Description of the task: Transcribe the records below from the first line to the line that includes "residents to travel", inclusive, and omit the pictures.

##### Provided entries #####

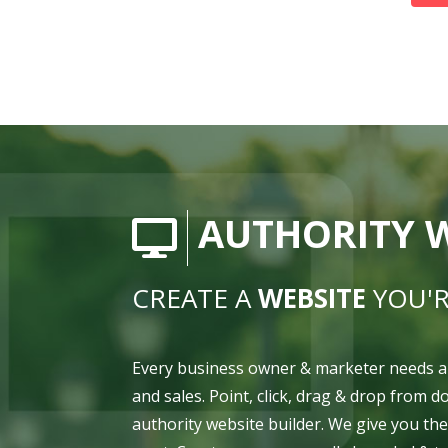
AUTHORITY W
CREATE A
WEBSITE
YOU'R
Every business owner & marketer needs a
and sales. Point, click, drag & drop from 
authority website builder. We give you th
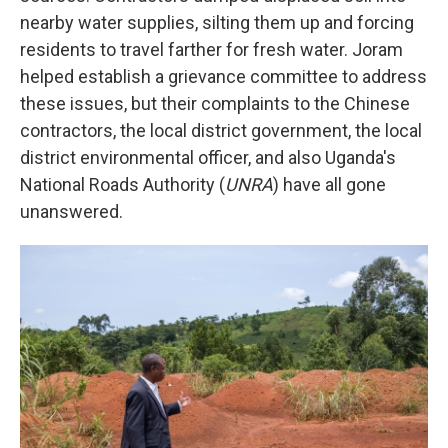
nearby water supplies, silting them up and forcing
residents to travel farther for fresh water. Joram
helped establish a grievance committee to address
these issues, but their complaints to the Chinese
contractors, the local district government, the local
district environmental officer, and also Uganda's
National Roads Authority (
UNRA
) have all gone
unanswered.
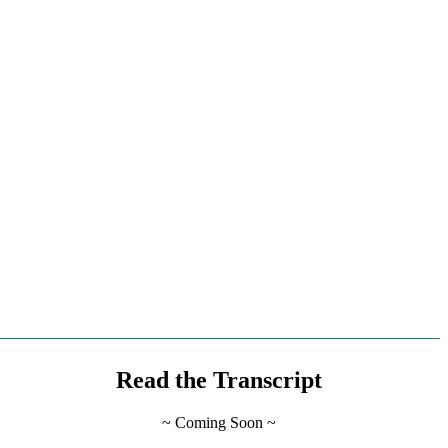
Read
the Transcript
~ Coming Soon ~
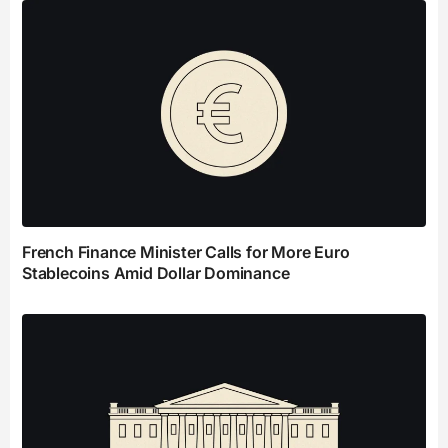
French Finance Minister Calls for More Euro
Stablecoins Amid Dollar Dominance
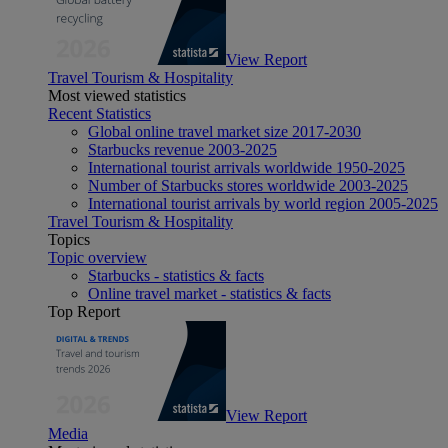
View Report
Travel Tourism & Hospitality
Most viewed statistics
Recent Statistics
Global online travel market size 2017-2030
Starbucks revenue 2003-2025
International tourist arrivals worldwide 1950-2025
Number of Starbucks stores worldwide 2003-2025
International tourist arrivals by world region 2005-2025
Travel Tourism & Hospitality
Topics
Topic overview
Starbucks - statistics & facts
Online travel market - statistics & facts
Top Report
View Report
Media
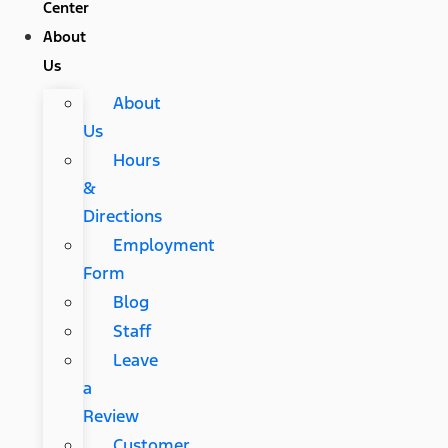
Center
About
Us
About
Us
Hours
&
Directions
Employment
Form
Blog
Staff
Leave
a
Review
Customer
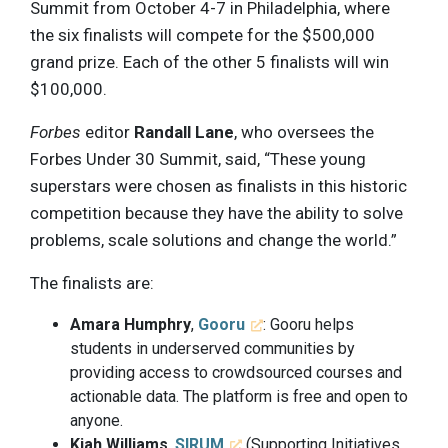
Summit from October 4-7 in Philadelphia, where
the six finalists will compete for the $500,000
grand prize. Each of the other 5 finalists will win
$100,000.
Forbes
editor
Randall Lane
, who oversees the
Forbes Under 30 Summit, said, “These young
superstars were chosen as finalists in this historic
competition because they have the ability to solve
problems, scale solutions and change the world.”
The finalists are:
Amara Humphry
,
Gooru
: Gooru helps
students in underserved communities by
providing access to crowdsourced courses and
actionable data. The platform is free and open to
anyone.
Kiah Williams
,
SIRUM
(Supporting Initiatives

#####

Exercise output:
AUTHORITY W
CREATE A
WEBSITE
YOU'R
Every business owner & marketer needs a
and sales. Point, click, drag & drop from 
authority website builder. We give you th
nearby water supplies, silting them up and forcing
residents to travel farther for fresh water. Joram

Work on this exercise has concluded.